Thursday, August 27, 2020

First Time Ever That Artificial Intelligence Finds Exoplanets

For the first time in history, dozens of exoplanets were discovered not by humans but by artificial intelligence. Science has certainly come a long way since the first exoplanet was discovered back in the 1990s.

In 1992, Aleksander Wolszczan found the first three planets outside of our solar system. They were orbiting a pulsar named PSR B1257+12 (a pulsar is a fast rotating neutron star which is the remnants of a massive star after it went supernova). But another huge discovery was just a few short years later when, in 1995, Michel Mayor and Didier Queloz found 51 Pegasi b and it was the first exoplanet that was detected orbiting a sun-like star.

And now, nearly thirty years later, AI is finding exoplanets. The fifty newly discovered exoplanets were found by using a new machine-learning algorithm that scientists from the University of Warwick created. It studied data from NASA’s telescopes and was able to tell the difference between real planets and fakes ones by analyzing thousands of potential exoplanet candidates. It was able to detect the exoplanets by comparing them to a database of those that have been confirmed as well as the ones that have been categorized as false positives.
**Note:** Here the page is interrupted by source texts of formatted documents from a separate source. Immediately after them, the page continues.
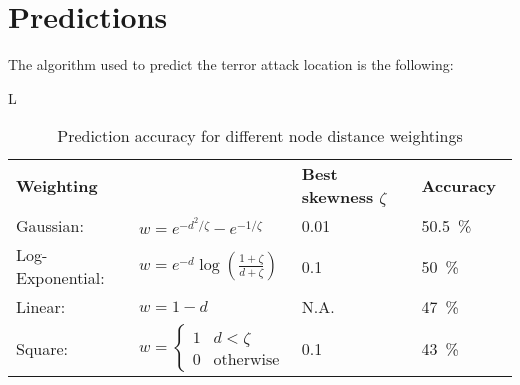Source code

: \section{Predictions}
\label{sec:Predictions}

The algorithm used to predict the terror attack location is the following:

L

\begin{table}[H]
\caption{Prediction accuracy for different node distance weightings}
\begin{center}
\begin{tabular}{l l l l}
\multicolumn{2}{l}{\textbf{Weighting}}								& \textbf{Best skewness $\zeta$}		& \textbf{Accuracy} \\

Gaussian:		& $w=e^{-d^2/\zeta}-e^{-1/\zeta}$	& \SI{0.01}{}						&\SI{50.5}{\percent} \\

Log-Exponential:	& $w=e^{-d} \log\left( \frac{1+\zeta}{d+\zeta}\right)$				&\SI{0.1}{}							& \SI{50}{\percent} \\ 

Linear:		& $w=1-d$												& N.A. 							&\SI{47}{\percent} \\

Square:		&$w= \begin{cases}
1	&d < \zeta \\
0	& \text{otherwise}
\end{cases}$													& \SI{0.1}{}						& \SI{43}{\percent}
\end{tabular}
\end{center}
\label{default}
\end{table}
The newly discovered exoplanets ranged in size from being smaller than Earth to as big as Neptune (the fourth largest planet in our solar system and approximately four times larger than our planet). While some of the newfound exoplanets have extremely short orbits that last just one day, others can last up to 200 days.

Dr. David Armstrong, who is from the University of Warwick Department of Physics, explained the significance of this project, “The algorithm we have developed lets us take 50 candidates across the threshold for planet validation, upgrading them to real planets.” “We hope to apply this technique to large samples of candidates from current and future missions like TESS and PLATO.”

The size of Neptune compared to Earth.

While previous machines have been used to rank exoplanet candidates, this is the first time ever that AI has actually identified them as real planets. “Rather than saying which candidates are more likely to be planets, we can now say what the precise statistical likelihood is,” Armstrong said, adding, “Where there is less than a one percent chance of a candidate being a false positive, it is considered a validated planet.”

This is another great way for future confirmation of potentially a lot more exoplanets out in space as Armstrong noted, “Almost 30 percent of the known planets to date have been validated using just one method, and that’s not ideal.” “You can also incorporate new discoveries to progressively improve it. A survey like TESS is predicted to have tens of thousands of planetary candidates and it is ideal to be able to analyze them all consistently.”